◆ Job ◆
Continue the biographical article on cricketer Khalid "Billy" Ibadulla, starting right after its last sentence.

◆ Passage ◆

=== Begin Enclosure ===

Khalid "Billy" Ibadulla  (born 20 December 1935) is a Pakistani New Zealander cricket coach, commentator, former cricket umpire and cricketer. He has worked as TVNZ cricket commentator. He played in four Tests for Pakistan between 1964 and 1967.

First-class career
After a few matches in Pakistan, where he made his first-class debut at the age of 16, Ibadulla played most of his cricket as a professional for Warwickshire, for whom he appeared between 1954 and 1972, mostly as an opening batsman. He made 1000 runs in a season six times, with a highest tally of 2098 runs in 1962. His top score was 171, against Oxford University in 1961.

On a flat Oval pitch in 1960 he scored an unbeaten 170 for Warwickshire against Surrey, and put on 377 with Norman Horner for the first wicket on the first day, then the highest unbroken opening partnership in cricket history.

He was also a useful and economical medium-pace bowler, with a best analysis of 7 for 22 against Derbyshire in 1967.

He played for Otago from 1964–65 to 1966–67, and moved to New Zealand in 1976, living in Dunedin and working as a cricket coach.

Test career
Although he had not played domestic first-class cricket in Pakistan for more than 10 years, Ibadulla was selected to play in the single Test against the visiting Australians in Karachi in 1964–65. Opening the batting, he batted throughout the first day's play, dismissed on stumps for 166 in five and a half hours. The opening partnership of 249 with Abdul Kadir (95) is the highest in Test cricket for any wicket to involve two test debutants.

He declined an invitation to go on the subsequent tour of Australia and New Zealand, as the Pakistan authorities were unable to offer him the professional rates he was accustomed to, and he spent the time playing for Otago and coaching. He made 43 and 102 not out and took four wickets for Otago when they played the Pakistanis, and was later called up by Pakistan for the Third Test, making 28 and 9.

He was also called into the Pakistan side for two Tests during the tour to England in 1967 after dismissing the captain, Hanif Mohammad for a duck while playing for Warwickshire against the touring Pakistanis. However, he made only 47 runs in four innings and took one wicket in the first two Tests, and was not selected in the Test team again.

=== End Enclosure ===

◆ Dataset content ◆
=== Begin Enclosure ===

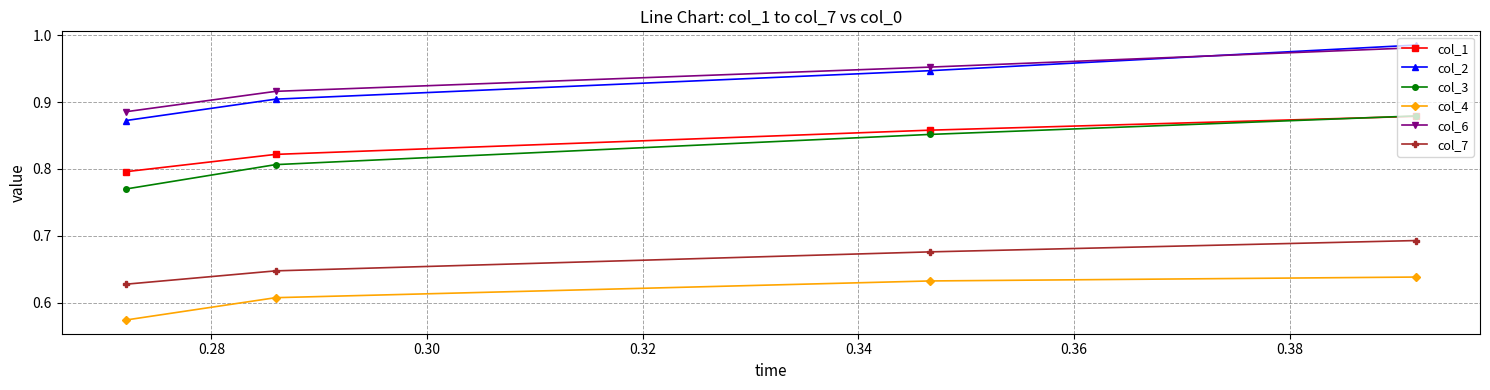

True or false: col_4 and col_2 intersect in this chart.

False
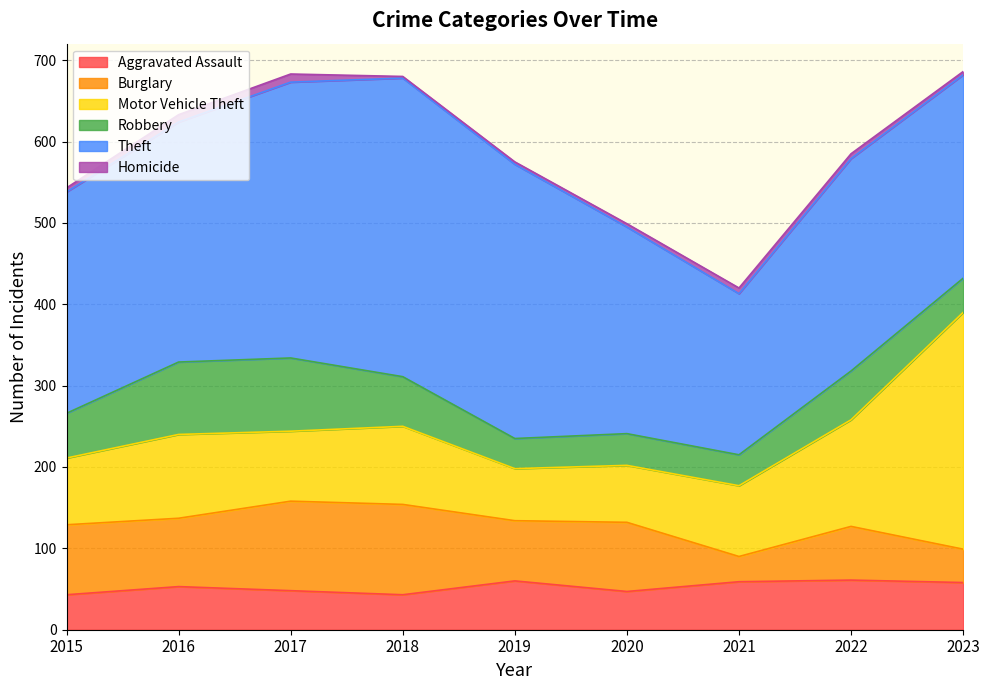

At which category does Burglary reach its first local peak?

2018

=== End Enclosure ===
=== Begin Enclosure ===

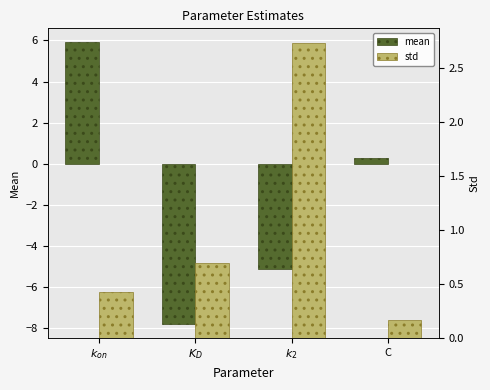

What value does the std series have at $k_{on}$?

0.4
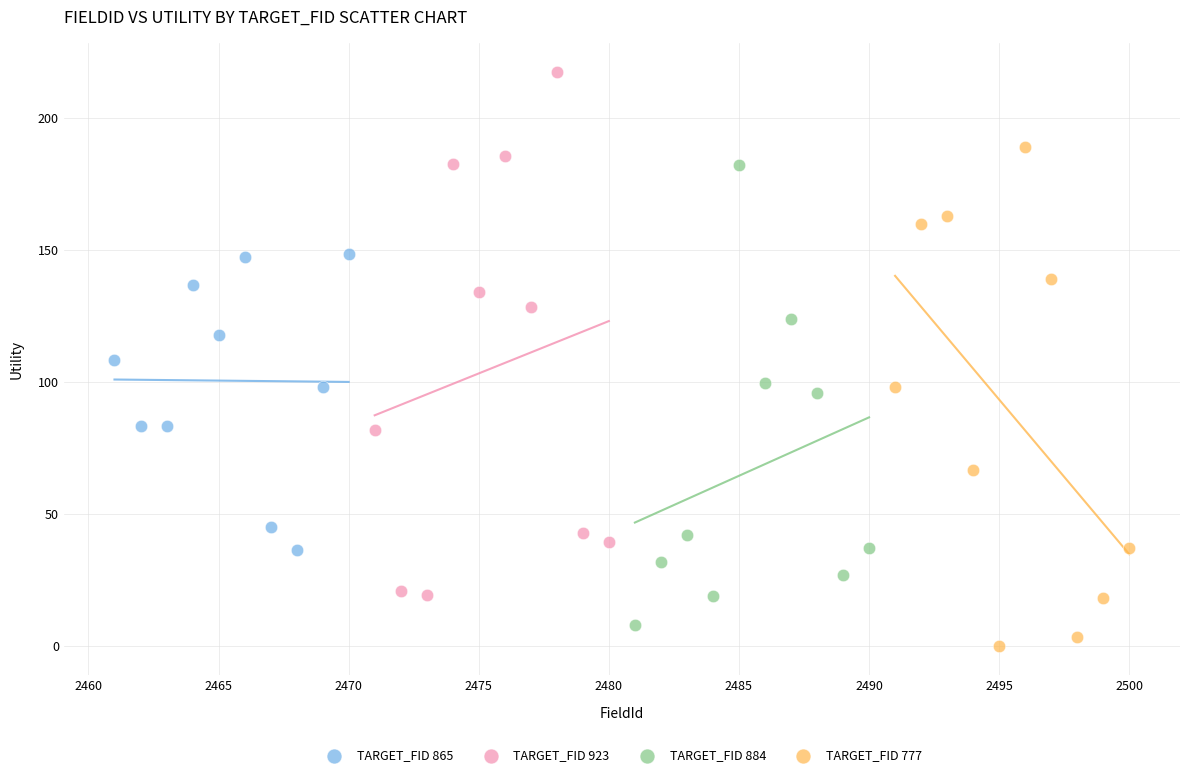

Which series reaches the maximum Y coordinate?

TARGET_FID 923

=== End Enclosure ===

◆ Task response ◆
He holds the record of playing most number of first class games (217) before making a Test debut for Pakistan.

Later career
He has coached some of New Zealand's top cricketers, including Glenn Turner, Ken Rutherford and Chris Cairns. He also taught briefly at St Dunstan's College in London, as a Physical Education teacher in the early 1970s.

He umpired first-class cricket in England in 1982 and 1983.

In the 2004 Queen's Birthday Honours, Ibadulla was appointed a Member of the New Zealand Order of Merit, for services to cricket.

Ibadulla was the subject of a long-running error in the Wisden records section. He was out handled the ball at Courtaulds, Coventry in 1963 when playing for Warwickshire against Hampshire and not obstructing the field as reported in the 1964 Wisden's report of the game and then repeated in the records section from 1967 until 2010.

Personal life
Ibadulla, a Christian, met his German-born wife, Gertrud Delfs, in Birmingham and they married there in 1959. They have two daughters and a son, Kassem.

In the 1993 general election, he stood in the Dunedin West for New Zealand First and came fourth out of six candidates.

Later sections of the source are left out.